Phil and Harriet first met as teenagers while attending Central Memorial High School in Calgary. The couple will celebrate their 65th wedding anniversary this year.
Today, the Libins are well-known as dedicated fundraisers and philanthropists in the city. They started the Phillip and Harriet Libin Family Foundation in 2009 to help support various local organizations and have often focused their fundraising efforts on the medical field. This past year, they donated $3 million to the Alberta Cancer Foundation, supporting breast cancer-related research and clinical trials at the new Calgary Cancer Centre.
With this state-of-the-art cancer centre opening its doors in 2023, the Alberta Cancer Foundation, in partnership with the University of Calgary and Alberta Health Services, has launched the OWN.CANCER campaign to raise $250 million in support of enhanced research, treatment and care within the centre.

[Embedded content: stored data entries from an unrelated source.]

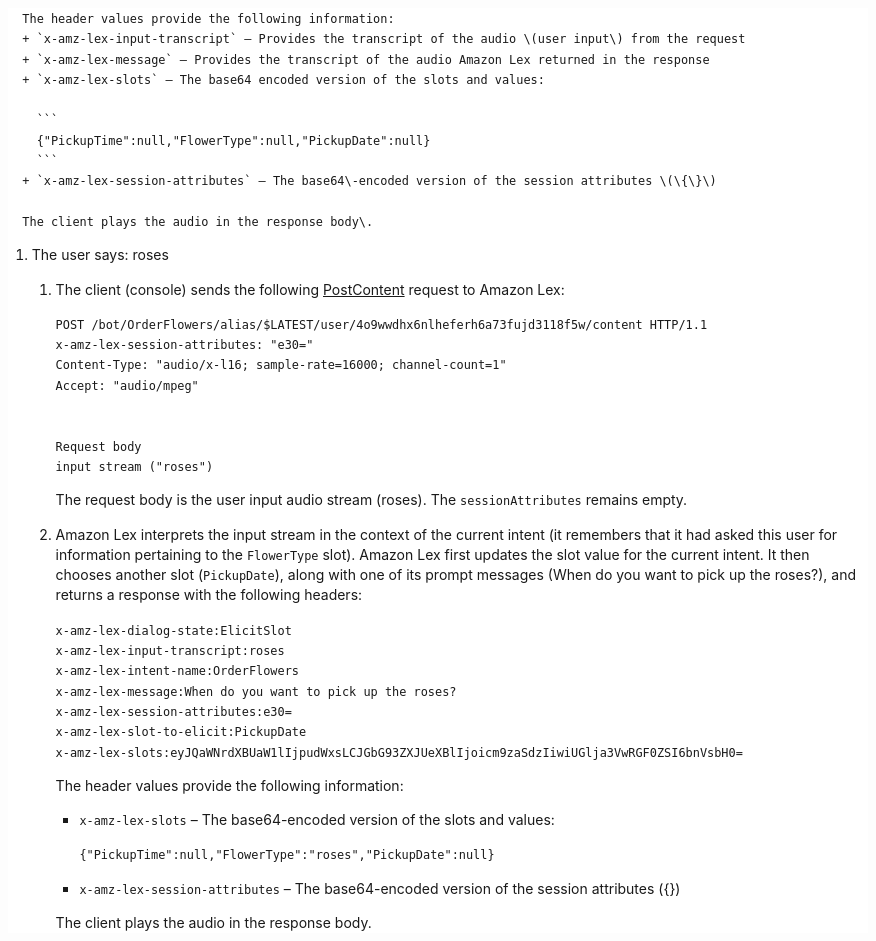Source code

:       The header values provide the following information:
      + `x-amz-lex-input-transcript` – Provides the transcript of the audio \(user input\) from the request
      + `x-amz-lex-message` – Provides the transcript of the audio Amazon Lex returned in the response
      + `x-amz-lex-slots` – The base64 encoded version of the slots and values:

        ```
        {"PickupTime":null,"FlowerType":null,"PickupDate":null}
        ```
      + `x-amz-lex-session-attributes` – The base64\-encoded version of the session attributes \(\{\}\)

      The client plays the audio in the response body\.

1. The user says: roses

   1. The client \(console\) sends the following [PostContent](API_runtime_PostContent.md) request to Amazon Lex: 

      ```
      POST /bot/OrderFlowers/alias/$LATEST/user/4o9wwdhx6nlheferh6a73fujd3118f5w/content HTTP/1.1
      x-amz-lex-session-attributes: "e30="
      Content-Type: "audio/x-l16; sample-rate=16000; channel-count=1" 
      Accept: "audio/mpeg"
      
      
      Request body
      input stream ("roses")
      ```

      The request body is the user input audio stream \(roses\)\. The `sessionAttributes` remains empty\.

   1. Amazon Lex interprets the input stream in the context of the current intent \(it remembers that it had asked this user for information pertaining to the `FlowerType` slot\)\. Amazon Lex first updates the slot value for the current intent\. It then chooses another slot \(`PickupDate`\), along with one of its prompt messages \(When do you want to pick up the roses?\), and returns a response with the following headers:

      ```
      x-amz-lex-dialog-state:ElicitSlot
      x-amz-lex-input-transcript:roses
      x-amz-lex-intent-name:OrderFlowers
      x-amz-lex-message:When do you want to pick up the roses?
      x-amz-lex-session-attributes:e30=
      x-amz-lex-slot-to-elicit:PickupDate
      x-amz-lex-slots:eyJQaWNrdXBUaW1lIjpudWxsLCJGbG93ZXJUeXBlIjoicm9zaSdzIiwiUGlja3VwRGF0ZSI6bnVsbH0=
      ```

      The header values provide the following information:
      + `x-amz-lex-slots` – The base64\-encoded version of the slots and values:

        ```
        {"PickupTime":null,"FlowerType":"roses","PickupDate":null}
        ```
      + `x-amz-lex-session-attributes` – The base64\-encoded version of the session attributes \(\{\}\)

      The client plays the audio in the response body\.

Raising funds for cancer care and research is a cause close to the Libin family’s hearts. In 2006, Sheryl — Phil and Harriet’s daughter, sister to Stuart and mother to Michael and Matthew — was diagnosed with breast cancer. Phil and Harriet went to every appointment with Sheryl at the Tom Baker Cancer Centre. After an 11-year journey with cancer, Sheryl passed away from her illness in 2017 at age 55. “Sheryl has been gone for five years since May,” says Harriet. “I always said to Phil, ‘We have to find some way that will be meaningful to keep Sheryl’s memory alive.’ And, when the Calgary Cancer Centre came up, we thought it would be a perfect place because it’s meaningful for us and because we went through the process with her.”
In recognition of the Libins’ contribution, the Calgary Cancer Centre is naming its Knowledge Centre auditorium the Philip and Harriet Libin Auditorium. The space will facilitate meetings, seminars and conferences where medical professionals and patients alike will have a space to communicate and share research.
Phil and Harriet have raised significant funds for multiple causes over the years. Phil, who led a successful career in development and commercial real estate, has been a member of the Rotary Club of Calgary since 1989 and has served on the boards of various charities. Together, they’ve helped raise millions for local communities and causes.
“You do these things because you want to,” says Phil. “And because there’s a need for them.”